Он взглянул на дам и конфузливо остановился.
— Ну, слава богу, вот вы и наш гость, благополучно доехали… — продолжал он. — А Татьяпа Марковна опасались за вас: и овраги, и разбойники… Надолго пожаловали?
— О, верно, лето пробудете, — заметила Крицкая, — здесь природа, чистый воздух! Здесь так многие интересуются вами…
Он сбоку поглядел на нее и ничего не сказал.
— Как у предводителя все будут рады! Как вице-губернатор желает вас видеть!.. Окрестные помещики нарочно приедут в город… — приставала она.
— Они не знают меня, что им?.
— Так много слышали интересного, — говорила она, смело глядя на него. — Вы помните меня?
Бабушка отвернулась в сторону, заметив, как играла глазами Полина Карповна.
— Нет… признаюсь… забыл…
— Да, в столице все впечатления скоро проходят! — сказала она томно. — Как хорош ваш дорожный туалет! — прибавила потом, оглядывая его.
— В самом деле, я еще в дорожном пальто, — сказал Райский. — Там надо бы вынуть из чемодана все платье и белье… Надо позвать Егора.
Егор пришел, и Райский отдал ему ключ от чемодана.
— Вынь все из него и положи в моей комнате, — сказал он, — а чемодан вынеси куда-нибудь на чердак. — Вам, бабушка, и вам, милые сестры, я привез кое-какие безделицы на память… Надо бы принести их сюда…
Марфенька вся покраснела от удовольствия.
— Бабушка, где вы меня поместите? — спросил он.
— Дом твой: где хочешь, — холодно сказала она.
— Не сердитесь, бабушка, я в другой раз не буду… — смеясь, сказал он.
— Смейся, смейся, Борис Павлович, а вот при гостях скажу, что не хорошо поступил: не успел носа показать и пропал из дома. Это неуважение к бабушке…
— Какое неуважение? Ведь я с вами жить стану, каждый день вместе. Я зашел к старому другу и заговорился…
— Конечно, бабушка, братец не нарочно: Леонтий Иванович такой добрый…
— Молчи ты, сударыня, когда тебя не спрашивают: рано тебе перечить бабушке! Она знает, что говорит!
Марфенька покраснела и с усмешкой села в угол.
— Ульяна Андреевна сумела лучше угостить тебя: где мне столичных франтов принимать! — продолжала свое бабушка. — Что она там тебе, какие фрикасе наставила? — отчасти с любопытством спросила Татьяна Марковна.
— Была лапша, — вспоминал Райский, — пирог с капустой и яйцами… жареная говядина с картофелем.
Бережкова иронически засмеялась.
— Лапша и говядина!
— Да, еще каша на сковороде: превкусная, — досказал Райский.
— Таких редкостей ты, я думаю, давно не пробовал в Петербурге.
— Как давно: я очень часто обедаю с художниками.
— Это вкусные блюда, — снисходительно заметил Тит Никоныч, — но тяжелы для желудка.

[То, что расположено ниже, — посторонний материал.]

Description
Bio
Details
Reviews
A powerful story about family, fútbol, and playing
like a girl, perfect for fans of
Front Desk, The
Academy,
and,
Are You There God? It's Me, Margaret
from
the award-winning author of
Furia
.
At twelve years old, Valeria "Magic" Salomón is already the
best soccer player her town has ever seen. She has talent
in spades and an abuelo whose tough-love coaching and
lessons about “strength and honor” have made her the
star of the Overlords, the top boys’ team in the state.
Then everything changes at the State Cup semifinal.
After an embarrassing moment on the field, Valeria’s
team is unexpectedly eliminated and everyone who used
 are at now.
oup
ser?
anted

— И вы тоже! Ну, хорошо, — развеселясь, сказала бабушка, — завтра, Марфенька, мы им велим потрохов наготовить, студеня, пирогов с морковью, не хочешь ли еще гуся…

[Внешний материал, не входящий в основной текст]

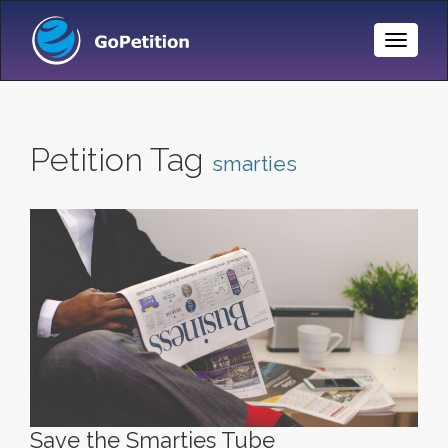
Toggle
Naviga
Petition Tag
smarties
Save the Smarties Tube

— Фи, — сделала Полина Карповна, — станут ли «они» кушать такие неделикатные блюда?
— Хорошо, — сказал Райский, — особенно если начинить его кашей…

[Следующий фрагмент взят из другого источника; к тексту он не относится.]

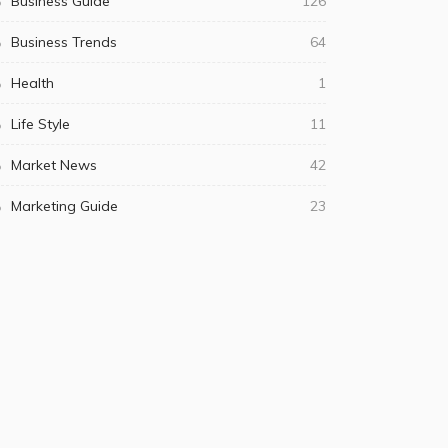
Business Guide
126
Business Trends
64
Health
1
Life Style
11
Market News
42
Marketing Guide
23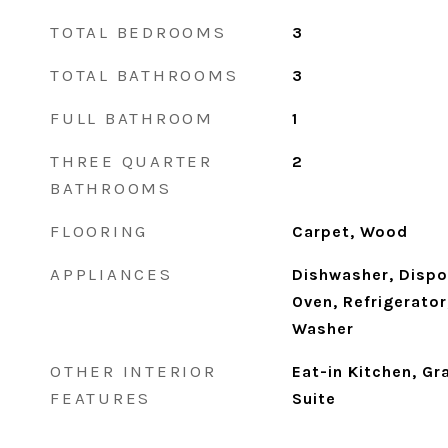
TOTAL BEDROOMS
3
TOTAL BATHROOMS
3
FULL BATHROOM
1
THREE QUARTER
2
BATHROOMS
FLOORING
Carpet, Wood
APPLIANCES
Dishwasher, Dispo
Oven, Refrigerator
Washer
OTHER INTERIOR
Eat-in Kitchen, Gr
FEATURES
Suite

— Это неудобосваримое блюдо! — заметил Тит Никоныч, — лучше всего легкий супец из крупы, котлетку, цыпленка и желе… вот настоящий обед…
— Нет, я люблю кашу, особенно ячменную или из полбы! — сказал Райский, — люблю еще деревенский студень. Велите приготовить: я давно не ел…
— Грибы, братец, любите? — спросила Марфенька, — у нас множество.
— Как не любить? Нельзя ли к ужину?..
— Прикажи, Марфенька, Петру… — сказала бабушка.
— Напрасно, матушка, напрасно! — говорил, морщась, Тит Никоныч,тяжелое блюдо…
— Ты, не шутя, ужинать будешь? — спросила Татьяна Марковна, смягчаясь.
— И очень не шутя, — сказал Райский. — И если в погребах моего «имения» есть шампанское — прикажите подать бутылку к ужину; мы с Титом Никонычем выпьем за ваше здоровье. Так, Тит Никоныч?
— Да, и поздравим вас с приездом, хотя на ночь грибы и шампанское… неудобосваримо…
— Опять за свое! Вели, Марфенька, шампанское в лед поставить… — сказала бабушка.
— Как угодно, ce que femme veut!..[74] — любезно заключил Ватутин, шаркнув ножкой и спрятав ее под стул.
— Ужин ужином, а обедать следовало дома: вот ты огорчил бабушку! В первый день приезда из семьи ушел.
— Ах, Татьяна Марковна, — вступилась Крицкая, — это у нас по-мещански, а в столице…
Глаза у бабушки засверкали.
— Это не мещане, Полина Карповна! — с крепкой досадой сказала Татьяна Марковна, указывая на портреты родителей Райского, а также Веры и Марфеньки, развешанные по стенам, — и не чиновники из палаты, — прибавила она, намекая на покойного мужа Крицкой.